In The Dutch Mountains is a series of paintings depicting images of Dutch landscapes, that were generated by artificial intelligence. The concept for this series was inspired by the early Vincent van Gogh painting titled “The Flower Beds in Holland”. The painting by Van Gogh depicts the landscape I grew up in until I was 16 years old. Even though I call this landscape home, recognising it in the painting evoked both a sense of familiarity as alienation in me since these fields and the depictions of them – in their banality as well as distinctiveness – are known around the world and seem to belong to everyone. Cycling through the flower fields as a kid, I’ve witnessed countless of people from all over the world admiring the environment around me.

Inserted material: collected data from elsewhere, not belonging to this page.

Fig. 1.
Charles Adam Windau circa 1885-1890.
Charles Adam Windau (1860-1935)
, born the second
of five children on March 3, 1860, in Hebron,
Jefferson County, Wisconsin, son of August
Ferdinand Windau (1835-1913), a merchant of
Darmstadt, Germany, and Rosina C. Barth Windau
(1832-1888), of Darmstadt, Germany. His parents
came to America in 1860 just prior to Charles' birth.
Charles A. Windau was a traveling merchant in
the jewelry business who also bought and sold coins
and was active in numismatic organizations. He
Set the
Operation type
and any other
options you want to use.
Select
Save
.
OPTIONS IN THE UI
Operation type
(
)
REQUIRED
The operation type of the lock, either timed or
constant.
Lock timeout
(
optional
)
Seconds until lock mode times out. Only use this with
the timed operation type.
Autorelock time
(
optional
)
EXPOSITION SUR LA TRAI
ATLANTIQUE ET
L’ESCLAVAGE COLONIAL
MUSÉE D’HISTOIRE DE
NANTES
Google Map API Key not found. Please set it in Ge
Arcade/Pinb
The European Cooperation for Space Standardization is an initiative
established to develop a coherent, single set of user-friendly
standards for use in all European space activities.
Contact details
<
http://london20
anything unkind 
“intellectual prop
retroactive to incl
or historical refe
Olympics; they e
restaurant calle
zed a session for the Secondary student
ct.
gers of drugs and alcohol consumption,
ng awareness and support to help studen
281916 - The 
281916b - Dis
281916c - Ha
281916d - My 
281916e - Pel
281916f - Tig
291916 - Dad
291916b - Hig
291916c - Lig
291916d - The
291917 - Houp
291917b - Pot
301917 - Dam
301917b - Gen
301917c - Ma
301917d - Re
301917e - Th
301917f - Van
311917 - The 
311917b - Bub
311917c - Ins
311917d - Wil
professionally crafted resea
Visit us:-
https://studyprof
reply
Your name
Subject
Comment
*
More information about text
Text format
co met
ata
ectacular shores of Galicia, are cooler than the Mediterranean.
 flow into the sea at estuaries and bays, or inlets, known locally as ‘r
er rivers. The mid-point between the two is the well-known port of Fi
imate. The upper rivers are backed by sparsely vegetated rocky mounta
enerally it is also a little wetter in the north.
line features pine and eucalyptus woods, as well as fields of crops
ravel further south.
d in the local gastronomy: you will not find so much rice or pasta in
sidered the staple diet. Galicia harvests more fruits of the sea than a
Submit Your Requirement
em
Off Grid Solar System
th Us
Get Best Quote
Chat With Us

As these fields were mundane to me, I’ve only ever truly started looking at these fields, through the eyes of others, wondering what they were seeing that I could not.
Consumed by mass tourism every year, these fields are witnessed through eyes that seem to reduce the landscape to an idea that is associated with it. Seeking confirmation of that idea, rather than a unique and authentic experience. Contrastingly, in our visual culture, we often view the oil painting as the purest form of authenticity: an original image containing the aura of the artist. Witnessing these stereotypical fields depicted on a rare oil painting by Van Gogh felt oddly similar to the experience I had as a kid, when I struggled to see the unique beauty of my surroundings.

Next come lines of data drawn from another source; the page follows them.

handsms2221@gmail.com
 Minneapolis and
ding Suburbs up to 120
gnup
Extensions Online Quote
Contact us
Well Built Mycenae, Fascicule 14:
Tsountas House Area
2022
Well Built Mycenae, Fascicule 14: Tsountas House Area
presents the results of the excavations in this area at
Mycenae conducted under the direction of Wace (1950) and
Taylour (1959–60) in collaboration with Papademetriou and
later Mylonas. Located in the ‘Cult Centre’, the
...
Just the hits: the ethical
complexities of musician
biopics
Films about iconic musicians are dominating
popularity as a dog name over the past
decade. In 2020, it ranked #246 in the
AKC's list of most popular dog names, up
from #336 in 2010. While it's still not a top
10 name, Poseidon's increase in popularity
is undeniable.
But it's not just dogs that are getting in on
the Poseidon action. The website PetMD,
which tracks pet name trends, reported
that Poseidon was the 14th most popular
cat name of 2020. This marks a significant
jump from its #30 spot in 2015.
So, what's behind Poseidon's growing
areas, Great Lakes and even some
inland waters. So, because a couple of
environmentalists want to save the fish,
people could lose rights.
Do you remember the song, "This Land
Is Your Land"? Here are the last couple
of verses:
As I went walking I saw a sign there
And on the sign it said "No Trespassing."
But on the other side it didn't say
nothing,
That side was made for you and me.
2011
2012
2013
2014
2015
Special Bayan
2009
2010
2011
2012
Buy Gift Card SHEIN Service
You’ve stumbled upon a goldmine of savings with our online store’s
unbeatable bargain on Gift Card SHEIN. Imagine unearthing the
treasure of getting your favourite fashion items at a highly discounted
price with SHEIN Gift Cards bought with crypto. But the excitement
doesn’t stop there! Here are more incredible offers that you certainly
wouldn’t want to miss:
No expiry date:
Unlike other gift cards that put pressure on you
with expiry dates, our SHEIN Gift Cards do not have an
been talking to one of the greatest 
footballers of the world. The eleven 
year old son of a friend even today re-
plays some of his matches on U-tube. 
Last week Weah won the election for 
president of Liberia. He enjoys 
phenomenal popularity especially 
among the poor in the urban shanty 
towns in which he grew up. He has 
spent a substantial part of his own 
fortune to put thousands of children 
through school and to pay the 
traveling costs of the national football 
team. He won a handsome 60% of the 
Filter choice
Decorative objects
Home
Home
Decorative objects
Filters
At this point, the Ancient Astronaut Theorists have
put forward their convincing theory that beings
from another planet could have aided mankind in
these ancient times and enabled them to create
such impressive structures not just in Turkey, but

Through this project, I wanted to create something that is both hyper personal as it is universal. Something that is both authentic as it is artificial. I sought to convey the paradoxical experience described above by turning it inside out: I wanted to explore the craftsmanship of painting as a form of mass production and the over-consumed, touristic landscape as an unexplored environment of which only one exists. In order to do so, I trained artificial intelligence to generate a unique, one-of-a-kind interpretation of a flower field, based on a database of open source image libraries depicting existing flower fields.These interpretations were then translated into oil paintings by a craftsman who is specialised in the large-scale (re)production of images and master paintings.
This series of paintings inevitably refers to the rich history of landscape painting and the role the Dutch landscape has played in it. And so not only does this series question the notion of authenticity, it also examines the potential of contemporary landscape painting.